▶ QUOTED PASSAGE
--
Permits and Licenses.  COKeM and Left Behind Games shall each obtain all necessary governmental and other permits and licenses that may be required for their respective services in connection with the distribution of the Products in the Territory.  Left Behind Games shall be responsible for obtaining all ESRB ratings needed for the Products.

 
m.
Laws and Regulations.  COKeM shall conform to all applicable laws and regulations in performing its obligations in accordance with the terms and conditions of this Agreement.

 
8.
Trademarks, Patents and Use of Name.  COKeM acknowledges that Left Behind Games is not by this Agreement granting any right or license whatsoever to COKeM to utilize any information, know-how, proprietary data, copyrights, trademarks, patent rights, or any other intellectual property rights which Left Behind Games may have or may secure in the future relating to any of the Products.  COKeM agrees not to use Left Behind Games' name unless necessary to complete and/or fulfill COKeM’s duties under this Agreement.

 
9.
Confidential Information.

 
a.
--
▶ AVAILABLE DATA

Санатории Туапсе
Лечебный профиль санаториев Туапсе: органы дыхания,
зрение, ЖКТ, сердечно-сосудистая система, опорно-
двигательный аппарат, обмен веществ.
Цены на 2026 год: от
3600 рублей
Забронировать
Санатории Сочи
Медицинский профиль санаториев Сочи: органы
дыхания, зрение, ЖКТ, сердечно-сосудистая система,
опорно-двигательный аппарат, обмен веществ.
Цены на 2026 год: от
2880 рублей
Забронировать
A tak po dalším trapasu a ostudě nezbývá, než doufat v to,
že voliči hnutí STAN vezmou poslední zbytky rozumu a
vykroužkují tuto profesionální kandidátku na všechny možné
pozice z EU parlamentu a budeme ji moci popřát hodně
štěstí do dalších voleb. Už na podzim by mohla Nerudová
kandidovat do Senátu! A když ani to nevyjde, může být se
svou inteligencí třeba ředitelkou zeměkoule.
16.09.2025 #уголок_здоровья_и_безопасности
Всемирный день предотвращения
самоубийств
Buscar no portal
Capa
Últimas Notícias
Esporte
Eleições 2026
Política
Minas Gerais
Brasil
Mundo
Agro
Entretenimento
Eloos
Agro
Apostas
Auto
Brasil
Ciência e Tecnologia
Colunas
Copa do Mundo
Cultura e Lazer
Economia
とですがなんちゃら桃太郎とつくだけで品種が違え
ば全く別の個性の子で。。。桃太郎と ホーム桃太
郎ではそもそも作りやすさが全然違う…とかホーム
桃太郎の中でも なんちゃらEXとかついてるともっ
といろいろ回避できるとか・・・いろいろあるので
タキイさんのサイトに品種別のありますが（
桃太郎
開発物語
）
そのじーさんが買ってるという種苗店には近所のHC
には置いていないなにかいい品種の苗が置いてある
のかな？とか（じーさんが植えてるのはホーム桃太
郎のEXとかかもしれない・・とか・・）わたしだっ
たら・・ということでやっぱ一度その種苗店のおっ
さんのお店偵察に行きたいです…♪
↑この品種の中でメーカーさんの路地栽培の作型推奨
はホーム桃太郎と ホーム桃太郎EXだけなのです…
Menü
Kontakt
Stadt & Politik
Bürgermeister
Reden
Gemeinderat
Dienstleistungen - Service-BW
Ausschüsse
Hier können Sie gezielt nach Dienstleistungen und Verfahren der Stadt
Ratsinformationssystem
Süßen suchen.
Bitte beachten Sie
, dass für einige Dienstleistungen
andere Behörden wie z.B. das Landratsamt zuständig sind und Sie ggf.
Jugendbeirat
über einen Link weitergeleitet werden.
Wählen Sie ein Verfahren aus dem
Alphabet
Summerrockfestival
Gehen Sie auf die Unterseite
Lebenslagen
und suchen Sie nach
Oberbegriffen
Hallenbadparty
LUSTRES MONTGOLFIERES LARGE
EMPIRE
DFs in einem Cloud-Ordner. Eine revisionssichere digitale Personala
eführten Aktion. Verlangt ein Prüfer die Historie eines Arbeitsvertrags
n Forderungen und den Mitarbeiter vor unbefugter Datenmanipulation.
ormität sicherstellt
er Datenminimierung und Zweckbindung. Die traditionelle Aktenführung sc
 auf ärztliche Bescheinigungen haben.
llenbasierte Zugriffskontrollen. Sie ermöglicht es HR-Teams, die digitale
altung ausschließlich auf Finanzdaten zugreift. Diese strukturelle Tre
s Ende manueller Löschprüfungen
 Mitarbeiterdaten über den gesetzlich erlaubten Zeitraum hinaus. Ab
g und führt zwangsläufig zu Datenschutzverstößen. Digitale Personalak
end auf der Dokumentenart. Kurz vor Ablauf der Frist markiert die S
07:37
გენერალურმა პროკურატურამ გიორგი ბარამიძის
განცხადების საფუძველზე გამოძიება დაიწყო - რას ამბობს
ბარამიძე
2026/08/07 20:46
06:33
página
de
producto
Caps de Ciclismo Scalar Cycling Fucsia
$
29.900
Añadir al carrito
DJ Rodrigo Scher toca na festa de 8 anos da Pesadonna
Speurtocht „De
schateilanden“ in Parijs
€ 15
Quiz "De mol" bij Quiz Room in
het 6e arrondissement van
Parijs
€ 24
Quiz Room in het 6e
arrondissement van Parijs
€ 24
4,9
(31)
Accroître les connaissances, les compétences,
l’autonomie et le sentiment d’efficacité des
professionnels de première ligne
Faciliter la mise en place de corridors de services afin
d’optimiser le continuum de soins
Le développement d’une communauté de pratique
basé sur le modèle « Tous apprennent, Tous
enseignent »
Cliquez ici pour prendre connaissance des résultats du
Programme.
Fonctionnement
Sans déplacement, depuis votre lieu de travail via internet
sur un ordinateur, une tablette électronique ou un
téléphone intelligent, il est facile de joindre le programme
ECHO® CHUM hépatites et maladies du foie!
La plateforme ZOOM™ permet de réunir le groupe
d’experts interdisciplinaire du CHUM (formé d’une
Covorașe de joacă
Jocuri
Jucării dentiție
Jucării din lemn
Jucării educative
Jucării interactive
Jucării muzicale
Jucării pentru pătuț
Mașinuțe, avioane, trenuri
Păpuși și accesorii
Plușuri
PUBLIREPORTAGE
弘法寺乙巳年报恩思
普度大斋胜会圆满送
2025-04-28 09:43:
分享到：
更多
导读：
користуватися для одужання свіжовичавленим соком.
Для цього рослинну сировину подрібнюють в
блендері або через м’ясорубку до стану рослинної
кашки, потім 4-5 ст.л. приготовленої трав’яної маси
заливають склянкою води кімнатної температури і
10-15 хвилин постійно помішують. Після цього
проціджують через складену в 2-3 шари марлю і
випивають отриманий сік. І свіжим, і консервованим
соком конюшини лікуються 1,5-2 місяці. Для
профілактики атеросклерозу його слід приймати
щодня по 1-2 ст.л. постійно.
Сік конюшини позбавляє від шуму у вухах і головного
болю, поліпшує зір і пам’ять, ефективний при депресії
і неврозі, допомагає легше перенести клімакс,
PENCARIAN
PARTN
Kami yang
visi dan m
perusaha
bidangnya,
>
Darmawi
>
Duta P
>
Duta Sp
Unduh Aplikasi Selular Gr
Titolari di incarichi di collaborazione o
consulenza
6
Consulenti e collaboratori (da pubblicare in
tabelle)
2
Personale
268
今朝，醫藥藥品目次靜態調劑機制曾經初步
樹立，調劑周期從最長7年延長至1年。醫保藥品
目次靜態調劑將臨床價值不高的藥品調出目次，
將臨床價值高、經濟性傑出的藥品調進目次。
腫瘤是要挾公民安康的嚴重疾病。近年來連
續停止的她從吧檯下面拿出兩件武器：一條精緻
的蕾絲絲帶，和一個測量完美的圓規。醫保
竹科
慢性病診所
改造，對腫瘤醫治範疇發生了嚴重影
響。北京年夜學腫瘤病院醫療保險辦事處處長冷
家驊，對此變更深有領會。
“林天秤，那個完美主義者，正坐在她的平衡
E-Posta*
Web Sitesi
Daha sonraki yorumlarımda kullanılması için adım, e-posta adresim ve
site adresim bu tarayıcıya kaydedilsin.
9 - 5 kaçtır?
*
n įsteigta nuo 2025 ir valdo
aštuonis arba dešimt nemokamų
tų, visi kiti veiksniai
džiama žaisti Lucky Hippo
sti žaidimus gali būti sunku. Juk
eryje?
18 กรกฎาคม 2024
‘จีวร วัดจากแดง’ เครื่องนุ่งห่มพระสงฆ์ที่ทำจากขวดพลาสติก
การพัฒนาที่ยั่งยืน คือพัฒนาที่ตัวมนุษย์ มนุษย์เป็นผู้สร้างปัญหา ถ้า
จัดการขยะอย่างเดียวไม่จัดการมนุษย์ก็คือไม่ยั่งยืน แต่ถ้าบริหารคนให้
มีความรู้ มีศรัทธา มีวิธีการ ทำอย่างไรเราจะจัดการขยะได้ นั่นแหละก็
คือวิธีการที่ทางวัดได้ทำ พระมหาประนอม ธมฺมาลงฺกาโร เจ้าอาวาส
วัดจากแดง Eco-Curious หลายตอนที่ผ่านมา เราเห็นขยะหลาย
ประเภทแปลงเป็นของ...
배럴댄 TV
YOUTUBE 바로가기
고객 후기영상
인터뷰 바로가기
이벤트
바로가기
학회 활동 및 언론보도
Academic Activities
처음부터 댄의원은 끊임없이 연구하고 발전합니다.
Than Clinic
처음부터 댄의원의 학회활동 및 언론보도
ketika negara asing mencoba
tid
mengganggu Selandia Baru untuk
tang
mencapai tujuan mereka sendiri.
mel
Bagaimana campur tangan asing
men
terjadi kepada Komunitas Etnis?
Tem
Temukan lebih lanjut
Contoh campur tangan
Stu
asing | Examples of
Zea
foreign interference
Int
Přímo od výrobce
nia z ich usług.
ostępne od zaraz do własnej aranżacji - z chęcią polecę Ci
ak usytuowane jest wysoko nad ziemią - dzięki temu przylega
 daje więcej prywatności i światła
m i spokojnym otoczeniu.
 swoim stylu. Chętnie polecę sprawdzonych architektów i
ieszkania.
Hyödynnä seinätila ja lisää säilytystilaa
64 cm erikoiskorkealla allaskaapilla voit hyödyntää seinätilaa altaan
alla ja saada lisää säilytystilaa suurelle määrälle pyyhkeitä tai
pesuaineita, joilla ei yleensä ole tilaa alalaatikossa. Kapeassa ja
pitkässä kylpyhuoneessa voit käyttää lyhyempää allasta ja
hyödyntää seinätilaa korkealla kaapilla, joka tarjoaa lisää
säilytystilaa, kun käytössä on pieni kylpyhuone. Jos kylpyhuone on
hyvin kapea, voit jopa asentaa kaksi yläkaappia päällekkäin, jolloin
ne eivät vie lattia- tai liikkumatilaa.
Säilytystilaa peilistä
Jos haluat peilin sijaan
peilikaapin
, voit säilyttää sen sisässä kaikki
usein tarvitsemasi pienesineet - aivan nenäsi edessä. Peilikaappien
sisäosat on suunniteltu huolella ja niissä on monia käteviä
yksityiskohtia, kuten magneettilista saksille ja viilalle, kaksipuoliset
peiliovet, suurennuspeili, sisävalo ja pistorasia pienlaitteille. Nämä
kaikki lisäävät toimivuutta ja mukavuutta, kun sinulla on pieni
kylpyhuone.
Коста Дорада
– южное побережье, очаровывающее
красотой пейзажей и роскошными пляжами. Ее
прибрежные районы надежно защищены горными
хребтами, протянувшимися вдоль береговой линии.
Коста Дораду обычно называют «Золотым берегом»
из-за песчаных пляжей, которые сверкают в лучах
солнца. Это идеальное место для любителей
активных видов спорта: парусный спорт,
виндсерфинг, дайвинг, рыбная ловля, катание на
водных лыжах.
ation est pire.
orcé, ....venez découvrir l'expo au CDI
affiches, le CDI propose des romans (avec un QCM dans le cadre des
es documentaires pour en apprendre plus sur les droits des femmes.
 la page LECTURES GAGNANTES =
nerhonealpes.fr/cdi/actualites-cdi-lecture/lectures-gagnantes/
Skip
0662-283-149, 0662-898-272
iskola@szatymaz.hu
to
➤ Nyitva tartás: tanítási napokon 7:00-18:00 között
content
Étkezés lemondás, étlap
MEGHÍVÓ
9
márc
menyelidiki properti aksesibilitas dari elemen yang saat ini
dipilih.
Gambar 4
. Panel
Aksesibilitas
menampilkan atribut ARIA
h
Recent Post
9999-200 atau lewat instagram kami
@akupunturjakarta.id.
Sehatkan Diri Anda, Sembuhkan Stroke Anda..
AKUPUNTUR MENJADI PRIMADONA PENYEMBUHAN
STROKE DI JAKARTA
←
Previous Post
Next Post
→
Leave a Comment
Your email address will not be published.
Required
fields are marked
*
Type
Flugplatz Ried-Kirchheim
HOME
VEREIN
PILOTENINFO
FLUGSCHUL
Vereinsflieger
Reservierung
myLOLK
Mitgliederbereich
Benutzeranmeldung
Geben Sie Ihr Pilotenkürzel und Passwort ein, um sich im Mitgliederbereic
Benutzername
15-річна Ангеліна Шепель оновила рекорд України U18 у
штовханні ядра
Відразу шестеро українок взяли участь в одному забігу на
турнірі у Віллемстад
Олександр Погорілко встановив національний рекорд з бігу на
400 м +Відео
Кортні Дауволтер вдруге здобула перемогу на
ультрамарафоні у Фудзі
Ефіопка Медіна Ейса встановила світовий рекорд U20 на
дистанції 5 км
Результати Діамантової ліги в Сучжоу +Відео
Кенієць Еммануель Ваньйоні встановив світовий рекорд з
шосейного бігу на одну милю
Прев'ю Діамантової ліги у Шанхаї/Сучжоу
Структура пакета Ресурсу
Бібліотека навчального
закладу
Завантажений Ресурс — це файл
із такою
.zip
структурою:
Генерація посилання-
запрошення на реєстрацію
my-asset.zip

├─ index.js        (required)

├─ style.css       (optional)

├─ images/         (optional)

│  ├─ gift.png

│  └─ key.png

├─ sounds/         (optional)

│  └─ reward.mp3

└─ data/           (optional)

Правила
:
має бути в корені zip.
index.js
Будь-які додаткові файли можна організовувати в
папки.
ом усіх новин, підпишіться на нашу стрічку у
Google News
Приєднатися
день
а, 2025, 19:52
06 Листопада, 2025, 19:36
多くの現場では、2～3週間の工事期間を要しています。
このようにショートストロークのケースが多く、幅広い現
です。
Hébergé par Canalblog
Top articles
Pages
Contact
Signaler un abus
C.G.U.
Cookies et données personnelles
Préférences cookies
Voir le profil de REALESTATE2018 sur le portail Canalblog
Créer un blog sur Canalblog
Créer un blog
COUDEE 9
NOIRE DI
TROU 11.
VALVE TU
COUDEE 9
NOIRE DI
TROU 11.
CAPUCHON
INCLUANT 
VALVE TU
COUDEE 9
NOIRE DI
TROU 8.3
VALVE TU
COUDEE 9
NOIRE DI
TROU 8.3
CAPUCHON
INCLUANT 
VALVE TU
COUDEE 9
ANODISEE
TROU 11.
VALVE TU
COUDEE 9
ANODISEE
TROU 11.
--
▶ TASK DETAILS
Pick up the distribution agreement from the point where it stops and continue it.

▶ TASK RESPONSE
Definition.  "Confidential Information" means the terms of this Agreement, cooperative advertising programs, promotions, prices of the Products, and other information relating to Left Behind Games or COKeM, or their respective customers, business methods and financial affairs.  Any and all such business-sensitive information shall be treated as Confidential Information irrespective of its source, and all information which Left Behind Games reasonably considers or identifies as being "confidential" or "trade secret" shall be presumed to be Confidential Information.

 
b.
Nondisclosure.  During the term of this Agreement and at all times thereafter, each of Left Behind Games and COKeM, respectively, agrees to hold in strictest confidence and to never disclose, furnish, communicate, make accessible to any person or use in any way for their own or another's benefit any Confidential Information or permit the same to be used in competition with the disclosing party.  Each of Left Behind Games and COKeM agrees to refrain from such acts and omissions as would foreseeably result in the breach of such party’s respective obligation to safeguard the confidential nature of the other party's Confidential Information.

 
c.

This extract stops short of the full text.